Problem statement: Your reply should be the records below, duplicated exactly, with any picture removed.

Provided information:
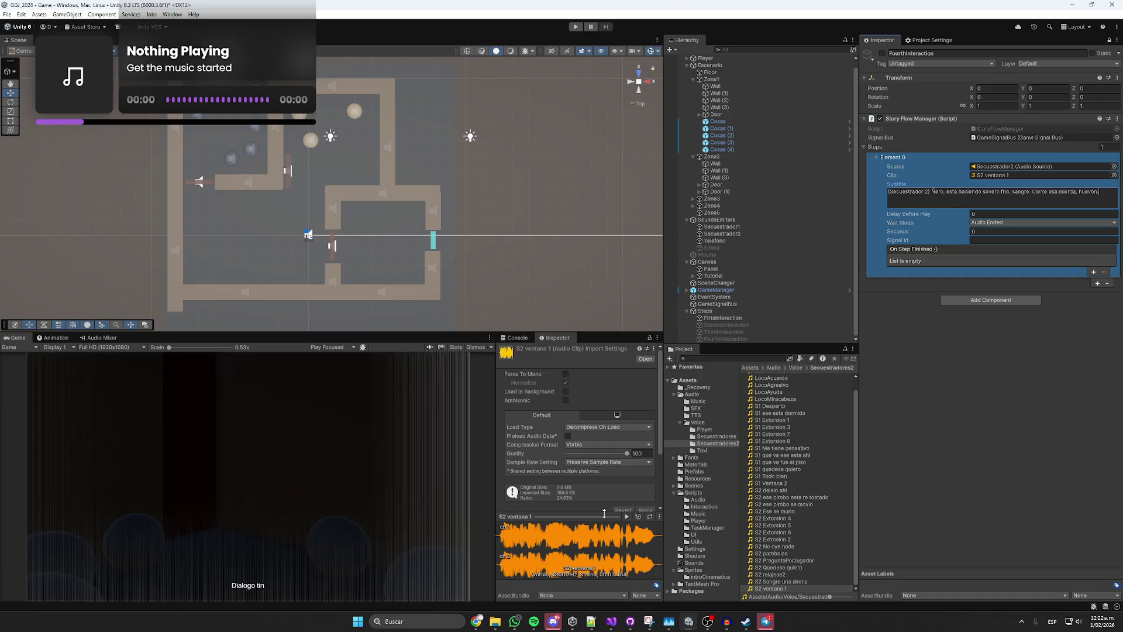
pyautogui.click(623, 517)
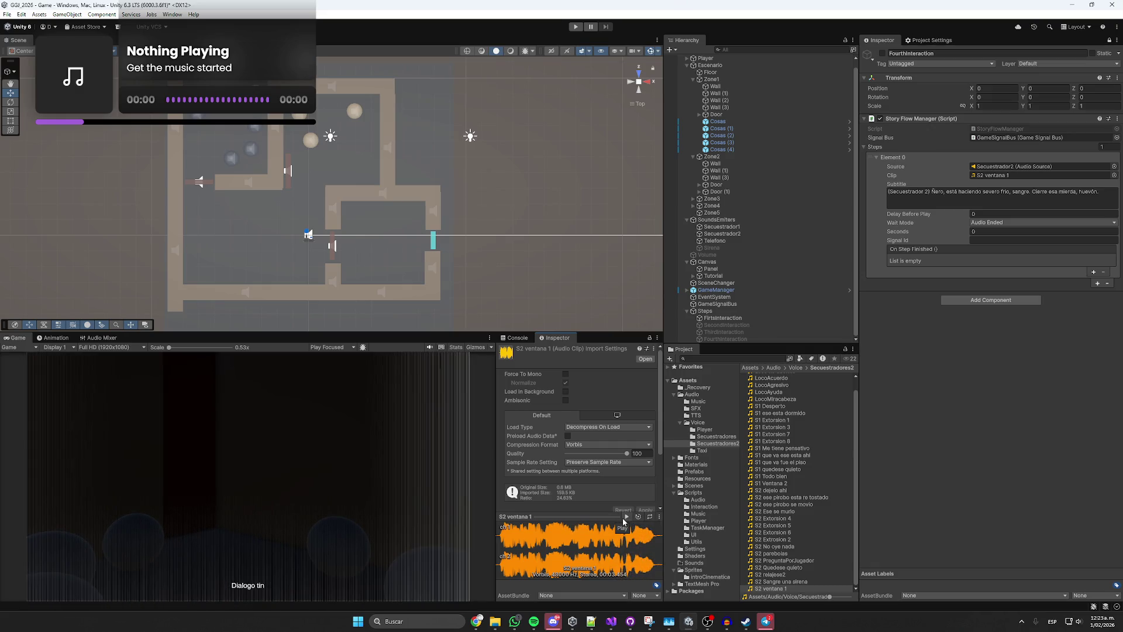
# Set Element 0's delay before play to 1.5 and add a second step.
pyautogui.click(992, 224)
pyautogui.click(989, 214)
pyautogui.write('1.5')
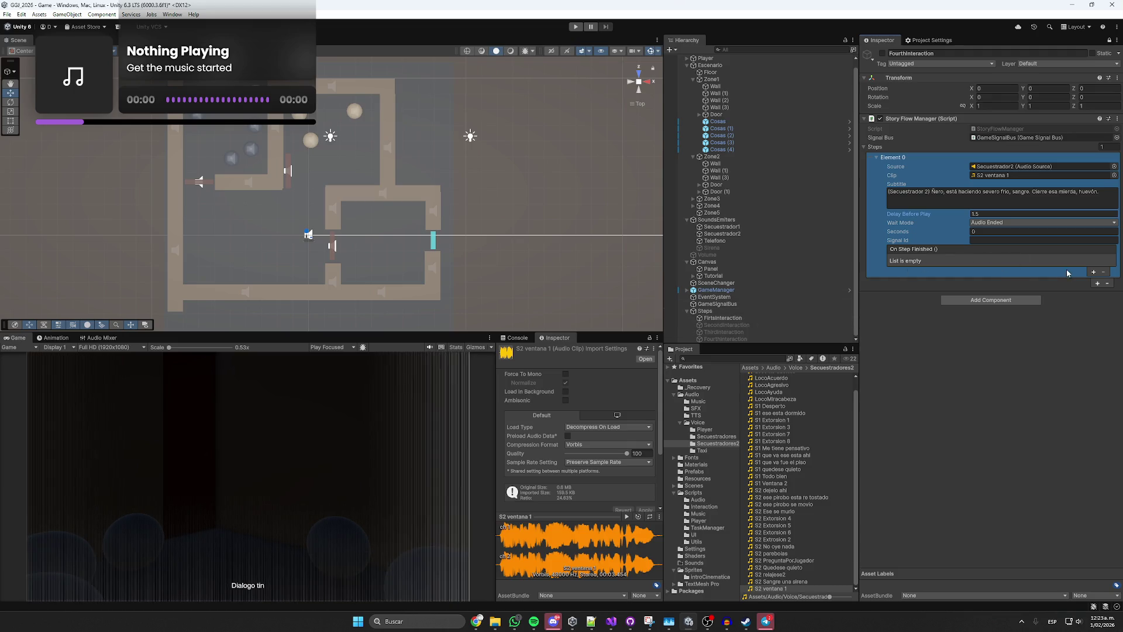
pyautogui.click(1093, 273)
pyautogui.scroll(-3, 1009, 271)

Reply to the exercise:
pyautogui.click(623, 517)
# Set Element 0's delay before play to 1.5 and add a second step.
pyautogui.click(992, 224)
pyautogui.click(989, 214)
pyautogui.write('1.5')
pyautogui.click(1093, 273)
pyautogui.scroll(-3, 1009, 271)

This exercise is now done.